::: Trecho selecionado

Após visitar as cidades fronteiriças internacionais da
região Norte do Brasil, fiquei curioso em conhecer algumas do Centro Oeste. As
chuvas haviam terminado. O sol começava a brilhar no céu limpo e azul. Época
ideal para percorrer o Centro Oeste.
E lá fui eu, em meados de maio, rumo à viagem bem
mais curta e modesta que as demais. Embarquei à tarde no terminal rodoviário da
Barra Funda em ônibus para Ponta Porã, no Mato Grosso do Sul.
Os poucos passageiros logo mergulharam em sono profundo. A
paisagem no meio da escuridão se resumia a plantações, fábricas, cidades
médias, em relevo levemente ondulado. A maioria desembarcou em Presidente
Prudente no início da madrugada. E o ônibus lotou em seguida com novos
passageiros.
Sentou-se ao meu lado um senhor gaúcho que viajava
constantemente para o interior de São Paulo devido ao acidente que lhe fraturara
o maxilar. Falava animadamente sobre gado, pescaria, sempre em detalhes
incompreensíveis para mim. Ainda gostava de escrever e recitar poemas. Arriscou
declamar versos da própria autoria, mas logo ficou rouco e desistiu.

::::::
::: Trechos da listagem

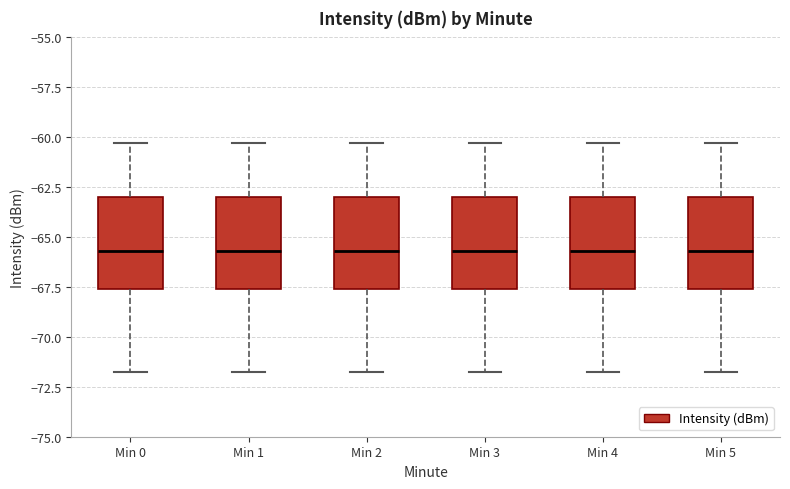

Reading left to right, transcribe this box plot: for each box, give where its median line is, the range the box spans, and where its two whiskers end, as read against the y-axis. The values are not printed on the chart, so give them approximately, as read against the axis.

Min 0: median -65.5, box -67.5 to -63.0, whiskers -71.5 to -60.5
Min 1: median -65.5, box -67.5 to -63.0, whiskers -71.5 to -60.5
Min 2: median -65.5, box -67.5 to -63.0, whiskers -71.5 to -60.5
Min 3: median -65.5, box -67.5 to -63.0, whiskers -71.5 to -60.5
Min 4: median -65.5, box -67.5 to -63.0, whiskers -71.5 to -60.5
Min 5: median -65.5, box -67.5 to -63.0, whiskers -71.5 to -60.5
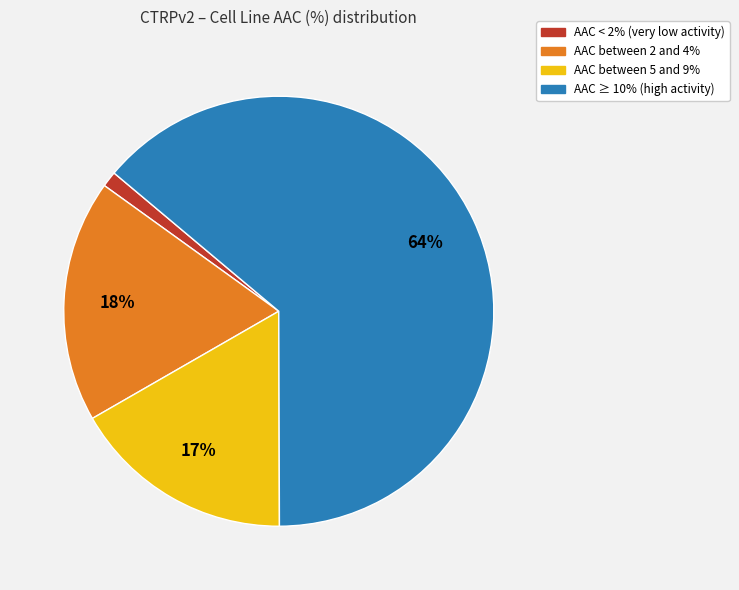

How many segments does this pie chart have?

4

::::::

Problema: Estenda o relato da viagem ao Centro-Oeste, começando logo após a última frase apresentada. A listagem provém de outra fonte.

Exercício resolvido:
Amanheceu nas imediações de Rio Brilhante, já no Mato
Grosso do Sul. O colega gaúcho, meio agricultor, meio poeta, se despediu
alegremente e desembarcou.
Do lado de fora, imensas planícies se perdiam de vista.
Emas circulavam no meio das monoculturas de soja. Enormes fazendas cercadas
exibiam ao lado acampamentos de trabalhadores rurais sem terra nos acostamentos
da rodovia. A cerração baixa dominava os campos antes de se dissipar pelo sol.
O ônibus se esvaziou novamente a partir de Dourados. Pouco
antes do acesso a Ponta Porã, latifundiários do agronegócio faziam chantagens
emocionais através de bloqueios na rodovia. Rogavam pelo perdão das dívidas
contraídas a juros baixos junto ao governo federal. Ainda exigiam mais
empréstimos a perder de vista para exaurir o solo com a monocultura de
exportação. Não longe dali, outro acampamento extenso de agricultores sem
terra, sem dívidas, sem empréstimos, desejando cultivar alimentos, mas passando
fome.
Desembarquei pela manhã na estação rodoviária de Ponta
Porã.
A distância considerável até o centro da cidade não me
impediu de colocar a mochila nas costas e caminhar bastante sob o sol e vento
fresco. Tentei o primeiro hotel, caríssimo, o segundo, mal encarado, o
terceiro, barato e de aspecto razoável.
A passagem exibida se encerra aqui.